I explain my mother to my father my father to my little sister
My little sister to my brother my brother to the white feminists
The white feminists to the Black church folks the Black church folks
To the ex-hippies the ex-hippies to the Black separatists the
Black separatists to the artists the artists to my friends’ parents…
I’ve got to explain myself
I do more translating
Than the Gawdamn U.N.
I’m sick of it.
I’m sick of filling in your gaps
Sick of being your insurance against
the isolation of your self-imposed limitations
Sick of being the crazy at your holiday dinners
Sick of being the odd one at your Sunday Brunches
Sick of being the sole Black friend to 34 individual white people
Find another connection to the rest of the world
Find something else to make you legitimate
Find some other way to be political and hip
I will not be the bridge to your womanhood Your manhood
I’m sick of reminding you not to
Close off too tight for too long
I’m sick of mediating with your worst self
On behalf of your better selves
I am sick
Of having to remind you
Before you suffocate
Your own fool self
Stretch or drown
Evolve or die
The bridge I must be
Is the bridge to my own power
I must translate
My own fears
My own weaknesses
I must be the bridge to nowhere
But my true self
I will be useful
In 1991, at the University of Washington in Seattle, I enrolled in a course at the Women’s Studies Department and the anthology This Bridge Called My Back: Writings by Radical Women of Color was a required text. Rushin’s poem, used to set the tone of this book, was my introduction to the power of feminist expression.
This Bridge Called My Back was originally published by Persephone Press, Inc. In 1981, when that publisher ceased operation and the book was out of print, a second edition of This Bridge Called My Back was published in 1983 by the now defunct Kitchen Table: Women of Color Press. The importance here lies in the fact that all the key people who brought this book back for a second edition were women of color: the co-editors, Cherríe Moraga and Gloria Anzaldúa and the co-publishers Barbara Smith and Audre Lorde.
I grew up in a liberal household so the concept of female empowerment was part of my early development. My mother’s voice was strong and relevant in my home and both my mother and my father made a conscious effort to raise their children with compassion and un-bias and to encourage us in scholarly pursuits and the Arts. I was a voracious reader and my parents fed that hunger. But the majority of what was (and still is) deemed “great literature” in elementary and high school curriculum, is a white male western point of view. And I am not condemning this view. I could not have survived the angst of my teenage years without Mark Twain or Thomas Mann, D.H. Lawrence or Dostoyevsky or Dickens, or George Bernard Shaw and Eugene O’Neill, to name too few. And there were women like Jane Austen, Emily Dickinson, George Eliot and Virginia Woolf. But to be a 19-year-old woman, just barely a woman, just coming into my sexuality, looking for my place and my voice in the world, and to read works that reflected a point of view that was not only female, but at times was lesbian or latina or black, was an epiphany for me.
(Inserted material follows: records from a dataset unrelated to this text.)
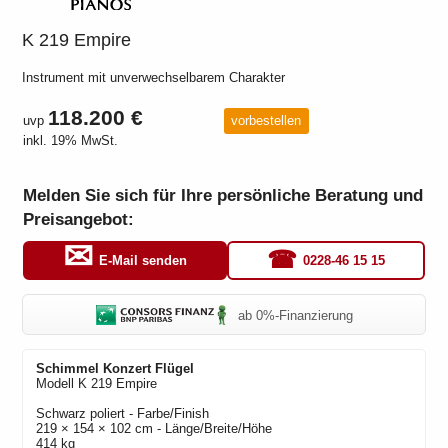
K 219 Empire
Instrument mit unverwechselbarem Charakter
118.200 €
uvp
vorbestellen
inkl. 19% MwSt.
Melden Sie sich für Ihre persönliche Beratung und
Preisangebot:
0228-46 15 15
E-Mail senden
ab 0%-Finanzierung
Schimmel Konzert
Flügel
Modell
K 219 Empire
Schwarz poliert
- Farbe/Finish
219 × 154 × 102 cm - Länge/Breite/Höhe
414 kg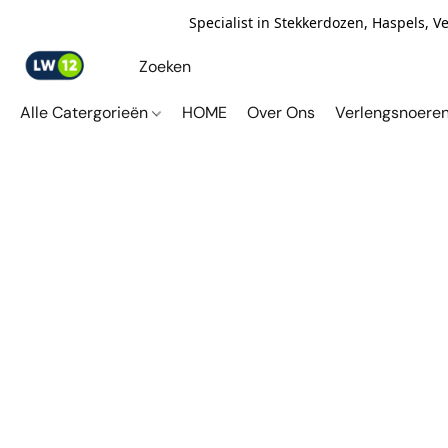
Specialist in Stekkerdozen, Haspels, 
Alle Catergorieën
HOME
Over Ons
Verlengsnoere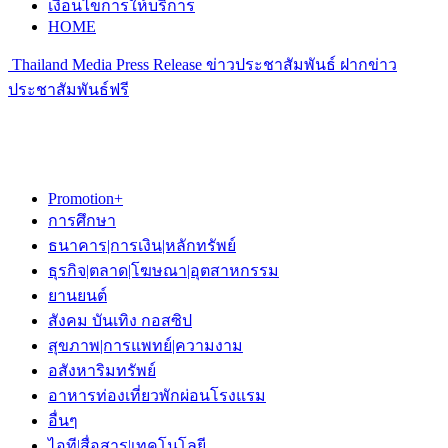
เงื่อนไขการให้บริการ
HOME
Thailand Media Press Release ข่าวประชาสัมพันธ์ ฝากข่าว
ประชาสัมพันธ์ฟรี
Promotion+
การศึกษา
ธนาคาร|การเงิน|หลักทรัพย์
ธุรกิจ|ตลาด|โฆษณา|อุตสาหกรรม
ยานยนต์
สังคม บันเทิง กอสซิป
สุขภาพ|การแพทย์|ความงาม
อสังหาริมทรัพย์
อาหารท่องเที่ยวพักผ่อนโรงแรม
อื่นๆ
ไอที|สื่อสาร|เทคโนโลยี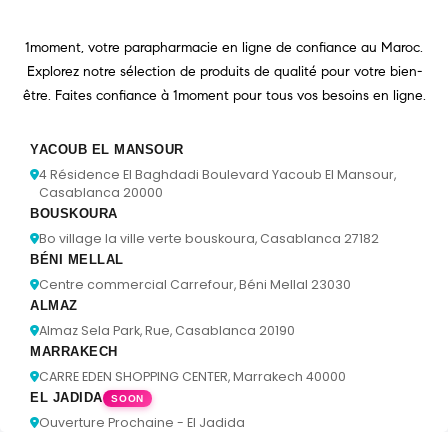
1moment, votre parapharmacie en ligne de confiance au Maroc.
Explorez notre sélection de produits de qualité pour votre bien-
être. Faites confiance à 1moment pour tous vos besoins en ligne.
YACOUB EL MANSOUR
4 Résidence El Baghdadi Boulevard Yacoub El Mansour,
Casablanca 20000
BOUSKOURA
Bo village la ville verte bouskoura, Casablanca 27182
BÉNI MELLAL
Centre commercial Carrefour, Béni Mellal 23030
ALMAZ
Almaz Sela Park, Rue, Casablanca 20190
MARRAKECH
CARRE EDEN SHOPPING CENTER, Marrakech 40000
EL JADIDA
SOON
Ouverture Prochaine - El Jadida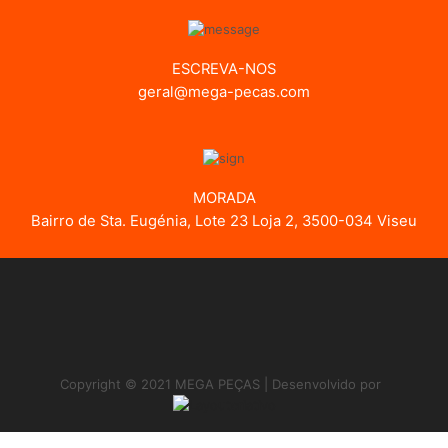
ESCREVA-NOS
geral@mega-pecas.com
MORADA
Bairro de Sta. Eugénia, Lote 23 Loja 2, 3500-034 Viseu
Copyright © 2021 MEGA PEÇAS | Desenvolvido por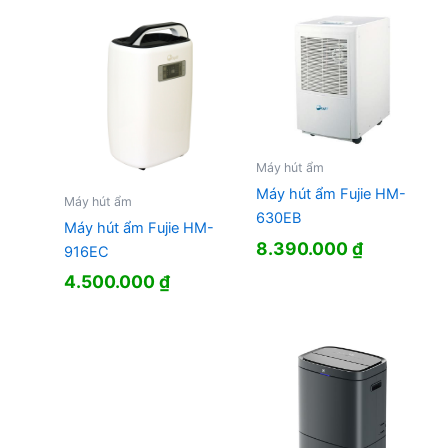
Máy hút ẩm
Máy hút ẩm Fujie HM-
Máy hút ẩm
630EB
Máy hút ẩm Fujie HM-
8.390.000
₫
916EC
4.500.000
₫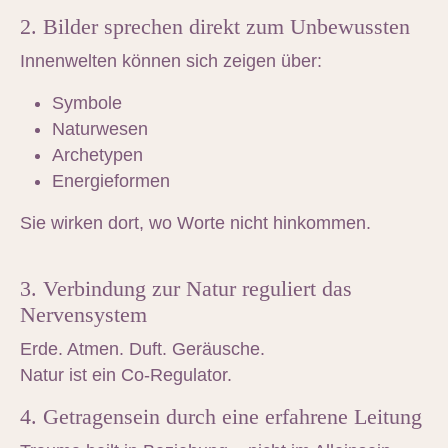
2. Bilder sprechen direkt zum Unbewussten
Innenwelten können sich zeigen über:
Symbole
Naturwesen
Archetypen
Energieformen
Sie wirken dort, wo Worte nicht hinkommen.
3. Verbindung zur Natur reguliert das
Nervensystem
Erde. Atmen. Duft. Geräusche.
Natur ist ein Co-Regulator.
4. Getragensein durch eine erfahrene Leitung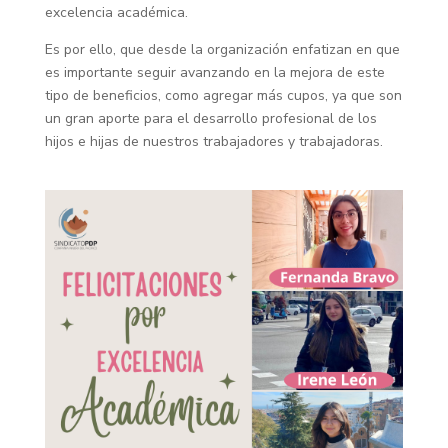
excelencia académica.
Es por ello, que desde la organización enfatizan en que
es importante seguir avanzando en la mejora de este
tipo de beneficios, como agregar más cupos, ya que son
un gran aporte para el desarrollo profesional de los
hijos e hijas de nuestros trabajadores y trabajadoras.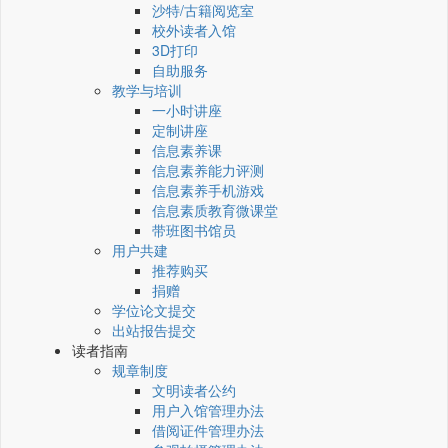
沙特/古籍阅览室
校外读者入馆
3D打印
自助服务
教学与培训
一小时讲座
定制讲座
信息素养课
信息素养能力评测
信息素养手机游戏
信息素质教育微课堂
带班图书馆员
用户共建
推荐购买
捐赠
学位论文提交
出站报告提交
读者指南
规章制度
文明读者公约
用户入馆管理办法
借阅证件管理办法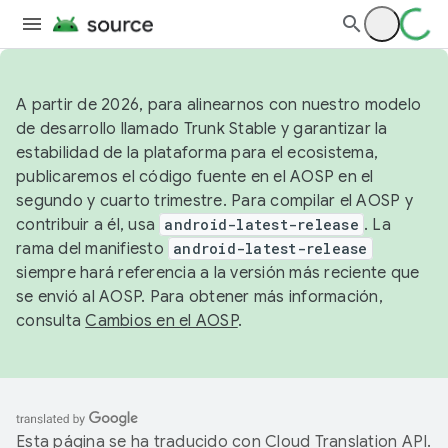
A partir de 2026, para alinearnos con nuestro modelo
de desarrollo llamado Trunk Stable y garantizar la
estabilidad de la plataforma para el ecosistema,
publicaremos el código fuente en el AOSP en el
segundo y cuarto trimestre. Para compilar el AOSP y
contribuir a él, usa
android-latest-release
. La
rama del manifiesto
android-latest-release
siempre hará referencia a la versión más reciente que
se envió al AOSP. Para obtener más información,
consulta
Cambios en el AOSP
.
Esta página se ha traducido con
Cloud Translation API
.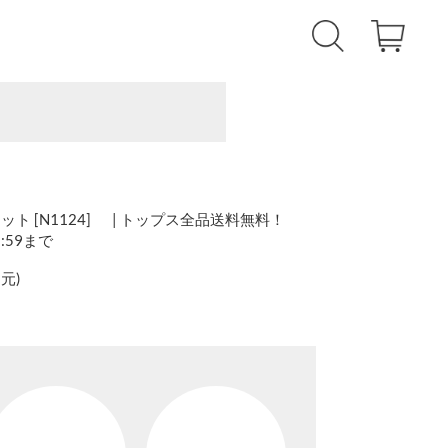
ト [N1124] | トップス全品送料無料！
1:59まで
還元
)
I reveled in the words of women feeling caught at cultural crossroads, not always fitting into a society that didn’t take their skin color/sexuality/vagina into account. I found comfort in the words of Cherríe Moraga and Rosario Morales who, like me, had a mixture of race and culture and religion in their backgrounds which both defined them and isolated them at times. And while most of my life I may have been made to feel like I didn’t fit in as a “white girl”, I was made to realize how I took my fair skin color for granted.
I discovered that the universal voice in so many art forms was one that had been indoctrinated, so that when an artist didn’t fit that “voice” the message seemed foreign or too bogged down by a political agenda. But art becomes brilliant and transcends the artist when it speaks of the human experience through a multitude of textures, shades and hues that flavor the medium of choice.
Today, mainstream entertainment and art does reflect a slightly broader cultural perspective and the contributions of these four women along with all the writers included in the anthology have played a part in this evolution. This book is still listed on course readers at universities across the country and there are generations of women, myself included, that have been impacted by this seminal work. This Bridge Called My Back opened my eyes to how I absorb information around me and what I produce. It planted an agenda in me. I have dedicated my column to artistic achievements of women and dubbed 2008 “The Year of the Woman” because I feel a revolution coming. Or maybe it’s just a hope that while maybe “the more things change, the more things stay the same”, maybe, just maybe, there can be a world that reflects the creation of life and not the destruction of it.